Want more Vegan “Egg” recipes?
- 12.3 ounces silken firm tofu*
- 3 tablespoons nutritional yeast
- 1 tablespoon cornstarch
- 4 tablespoons brown rice flour
- 2 tablespoons unsweetened non-dairy milk I used almond milk
- 1/2 teaspoon paprika
- 1/4 teaspoon onion powder
- 1/4 teaspoon turmeric
- 1/2 teaspoon black salt (kala namak) OR regular salt*
- 2-3 tablespoons olive oil
- non-dairy cheese shreds (I used daiya cheddar)
- Stretchy Vegan Mozzarella
- sautéed vegetables, such as mushrooms, spinach, kale, broccoli, onions, tomatoes or zucchini
- Drain any liquid from the tofu package. Add the tofu, nutritional yeast, cornstarch, brown rice flour, unsweetened non-dairy milk, paprika, onion powder, turmeric and black salt (or regular salt) to a blender. Blend until smooth, scraping down the sides as needed. Set aside.

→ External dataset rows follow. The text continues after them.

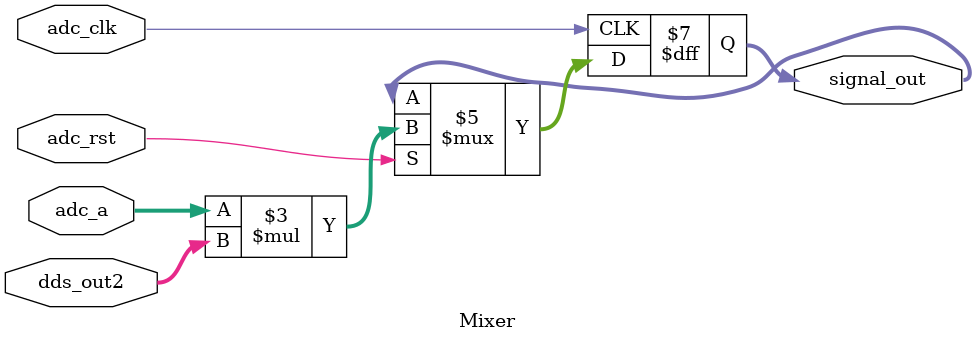
<source format=v>
`timescale 1ns / 1ps

module LockIn(

    input  wire										adc_clk,  //define inputs
	input  wire										adc_rst,
	input  wire			[23:0]					    pinc_in,        //incoming phase
	input  wire signed	[23:0]						poff_in,        //phase offset
	
	input  wire signed	[15:0]						adc_a,          //mod signal in
	output reg  signed	[31:0]						signal_out,     //mixed signal out
	output wire signed	[23:0]						LO_out          //Local Oscil out
);

// DDSs
wire		   [23:0] dds_phase1;
reg			[23:0] dds_phase2;
wire signed [15:0] dds_out2;

dds_PG_pw24 PG_inst(                //defines 300Khz (alter IP to change this) sine wave, has PHASE OUTPUT
	.clk(adc_clk),
	.pinc_in(pinc_in),
	.phase_out(dds_phase1)            //sets phase for LO and SMA output
);

always @(posedge adc_clk) begin              //Phase adjuster
	dds_phase2 <= dds_phase1 + poff_in;     //Wire poff_in to a variable dial?
end

dds_LUT_pw24_ow24 LUT_inst1(
	.clk(adc_clk),
	.phase_in(dds_phase1),     //phase input
	.sine(LO_out)              //output sine wave
);

dds_LUT_pw24_ow16 LUT_inst2(
	.clk(adc_clk),
	.phase_in(dds_phase2),         //phase input
	.sine(dds_out2)                //output sine wave
);

assign LO_out = dac_a;

endmodule

module Mixer(adc_a, dds_out2, signal_out, adc_clk, adc_rst);

// Mixer

input wire signed [15:0] adc_a;         //Modulated signal into mixer
input wire signed [23:0] dds_out2;      //LO into mixer
input wire adc_clk;
input wire adc_rst;
output reg signed [31:0] signal_out;    //Signal out of mixer

always @(posedge adc_clk) begin
if (adc_rst == 1'b0) begin //reset
end else begin
	signal_out <= adc_a*dds_out2; //Mixing
end
end

endmodule

// Low pass filters - are located in the parent module


</source>
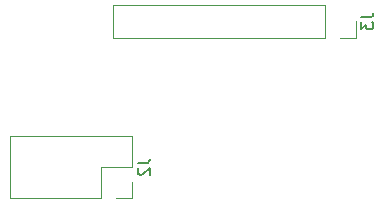
<source format=gbr>
%TF.GenerationSoftware,KiCad,Pcbnew,9.0.4*%
%TF.CreationDate,2025-12-04T13:46:47-07:00*%
%TF.ProjectId,HW2 folder,48573220-666f-46c6-9465-722e6b696361,rev?*%
%TF.SameCoordinates,Original*%
%TF.FileFunction,Legend,Bot*%
%TF.FilePolarity,Positive*%
%FSLAX46Y46*%
G04 Gerber Fmt 4.6, Leading zero omitted, Abs format (unit mm)*
G04 Created by KiCad (PCBNEW 9.0.4) date 2025-12-04 13:46:47*
%MOMM*%
%LPD*%
G01*
G04 APERTURE LIST*
%ADD10C,0.150000*%
%ADD11C,0.120000*%
G04 APERTURE END LIST*
D10*
X169017619Y-88211066D02*
X169731904Y-88211066D01*
X169731904Y-88211066D02*
X169874761Y-88163447D01*
X169874761Y-88163447D02*
X169970000Y-88068209D01*
X169970000Y-88068209D02*
X170017619Y-87925352D01*
X170017619Y-87925352D02*
X170017619Y-87830114D01*
X169017619Y-88592019D02*
X169017619Y-89211066D01*
X169017619Y-89211066D02*
X169398571Y-88877733D01*
X169398571Y-88877733D02*
X169398571Y-89020590D01*
X169398571Y-89020590D02*
X169446190Y-89115828D01*
X169446190Y-89115828D02*
X169493809Y-89163447D01*
X169493809Y-89163447D02*
X169589047Y-89211066D01*
X169589047Y-89211066D02*
X169827142Y-89211066D01*
X169827142Y-89211066D02*
X169922380Y-89163447D01*
X169922380Y-89163447D02*
X169970000Y-89115828D01*
X169970000Y-89115828D02*
X170017619Y-89020590D01*
X170017619Y-89020590D02*
X170017619Y-88734876D01*
X170017619Y-88734876D02*
X169970000Y-88639638D01*
X169970000Y-88639638D02*
X169922380Y-88592019D01*
X150094619Y-100555466D02*
X150808904Y-100555466D01*
X150808904Y-100555466D02*
X150951761Y-100507847D01*
X150951761Y-100507847D02*
X151047000Y-100412609D01*
X151047000Y-100412609D02*
X151094619Y-100269752D01*
X151094619Y-100269752D02*
X151094619Y-100174514D01*
X150189857Y-100984038D02*
X150142238Y-101031657D01*
X150142238Y-101031657D02*
X150094619Y-101126895D01*
X150094619Y-101126895D02*
X150094619Y-101364990D01*
X150094619Y-101364990D02*
X150142238Y-101460228D01*
X150142238Y-101460228D02*
X150189857Y-101507847D01*
X150189857Y-101507847D02*
X150285095Y-101555466D01*
X150285095Y-101555466D02*
X150380333Y-101555466D01*
X150380333Y-101555466D02*
X150523190Y-101507847D01*
X150523190Y-101507847D02*
X151094619Y-100936419D01*
X151094619Y-100936419D02*
X151094619Y-101555466D01*
D11*
%TO.C,J3*%
X148022800Y-89924400D02*
X148022800Y-87164400D01*
X165912800Y-87164400D02*
X148022800Y-87164400D01*
X165912800Y-89924400D02*
X148022800Y-89924400D01*
X165912800Y-89924400D02*
X165912800Y-87164400D01*
X167182800Y-89924400D02*
X168562800Y-89924400D01*
X168562800Y-89924400D02*
X168562800Y-88544400D01*
%TO.C,J2*%
X139259800Y-103538800D02*
X139259800Y-98238800D01*
X146989800Y-100888800D02*
X149639800Y-100888800D01*
X146989800Y-103538800D02*
X139259800Y-103538800D01*
X146989800Y-103538800D02*
X146989800Y-100888800D01*
X148259800Y-103538800D02*
X149639800Y-103538800D01*
X149639800Y-98238800D02*
X139259800Y-98238800D01*
X149639800Y-100888800D02*
X149639800Y-98238800D01*
X149639800Y-103538800D02*
X149639800Y-102158800D01*
%TD*%
M02*

</source>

- If you want to use sautéed vegetables as your filling, cook them now in a small pan with a little olive oil until soft, then set aside. You can even use the same pan you will make your omelette in, just place the cooked vegetables on a plate and keep them close by. Have any vegan cheese you will use nearby as well.
- Make the Omelette: Add a few tablespoons of olive oil to a medium non-stick pan (or spray with oil) and turn to medium-high heat. Once hot, pour half of the omelette batter into the center of the pan, trying to make a circle. You can use a spatula to encourage it to spread, sort of like a pancake. You don't want it to be too thick, about 1/4-1/2 of an inch thick is perfect.
- Cover and cook for 3-4 minutes, or until the top looks somewhat dry and set, no longer liquidy. At this point, if for some reason it was thicker than you thought or it's not cooked all the way through, you can carefully flip the omelette over and cook the other side for 1-2 minutes.
- Add any fillings you want (I used cooked onions, mushrooms, spinach and daiya cheddar shreds) to one half of the omelette, then fold one side over to cover the fillings. Cover and cook for another 1-2 minutes, until the cheese has melted.
- With a spatula, carefully transfer the omelette to a plate and serve with any additional toppings desired. Repeat with the rest of the batter and toppings. The recipe makes 2 omelettes. Enjoy!
- Silken firm tofu, such as Mori-Nu brand in the vaccum sealed packages, is the best option here. I did try it with regular firm tofu that comes in water, and it worked okay but I had to add more liquid because the mixture was so thick. If you have to use firm tofu, add 1/4-1/2 cup of water until it is pourable and not too thick.
- Black salt, also known as Kala Namak, gives foods an "eggy" flavor. I don't personally like it because it makes things taste a little too real and egg-like for me, but some people love it and it's the secret to making this omelette taste very much like eggs! You can simply use regular salt instead if you want.
- Nutrition facts do not include any fillings or toppings, just the omelette itself.
- This recipe can be easily doubled or even tripled to make more omelettes.
- Leftover vegan omelettes will keep in the refrigerator for 1-2 days. I do not recommend freezing.